One thing that doesn't work too well with roguelikes is that XNA/MonoGame treats the keyboard as a large gamepad, so there's no built-in support for different keyboard layouts. Of course that's not a problem if you want to make your game mouse-driven.
-
I'm using Monogame for my project. One thing to watch out for is some rather nasty bugs in Monogame. I haven't updated my SVN checkout recently, but I've had to fix a few; I can't remember what they all were, but one example is that .png files weren't loaded correctly (slightly different pixel color values because of some mistake in a color matrix transform or something), which could lead to bad results with stacking transparent images.
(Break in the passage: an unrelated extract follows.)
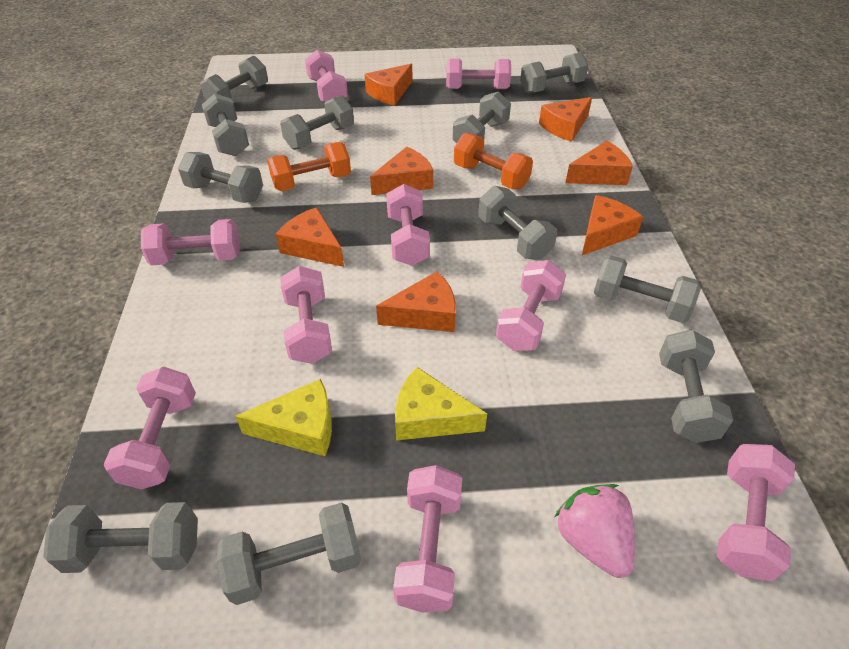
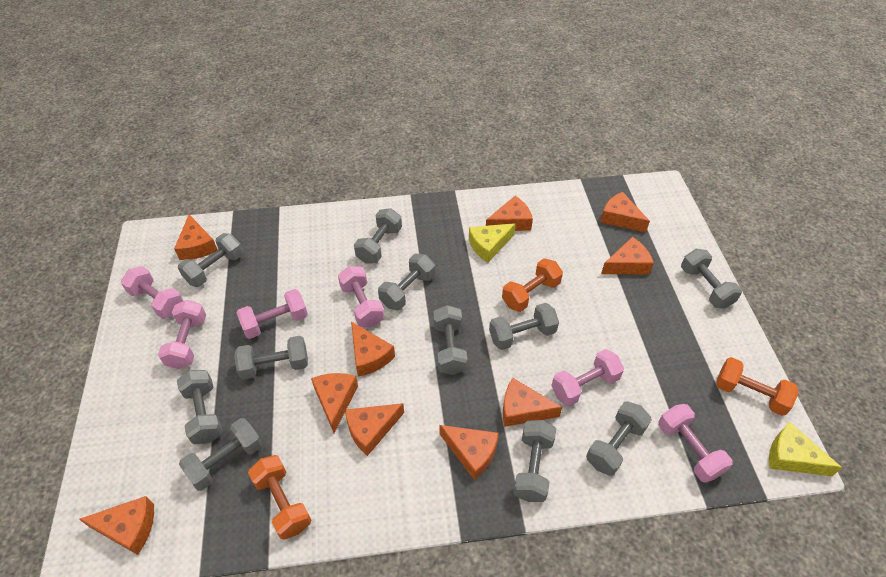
orange cheese: [276,207,344,267] [365,64,413,105] [370,147,433,195] [376,271,456,332] [539,97,592,141] [565,141,633,185] [582,195,643,255] = 7 -> [79,496,154,555] [174,215,217,260] [311,373,358,433] [345,403,404,456] [351,322,395,376] [439,425,499,480] [486,196,533,231] [503,378,562,427] [600,192,650,232] [601,237,654,274] = 10
orange dumbbell: [267,142,351,191] [454,133,533,189] = 2 -> [248,455,311,540] [502,258,563,312] [716,357,798,416] = 3
pink dumbbell: [104,367,196,489] [141,219,240,265] [280,266,332,364] [305,50,348,102] [386,184,430,266] [393,465,462,613] [446,58,511,89] [496,260,566,351] [717,444,795,582] = 9 -> [121,266,183,319] [158,300,206,369] [237,289,308,339] [338,266,384,327] [551,349,624,406] [658,404,733,483] = 6
pink strawberry: [555,484,635,578] = 1 -> none = 0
Some major things I've done myself, probably because I couldn't find any libraries for them that I wanted to use:
1) Keyboard input handling (Monogame's default setup is abysmal).
2) Automatic texture atlas generation from individual images.
3) Automatic serialization of any object.
Smaller things include RNG, particle systems, logging, etc.
All that being said, I still think Monogame is the best option for 2D graphics in C#, if performance is needed.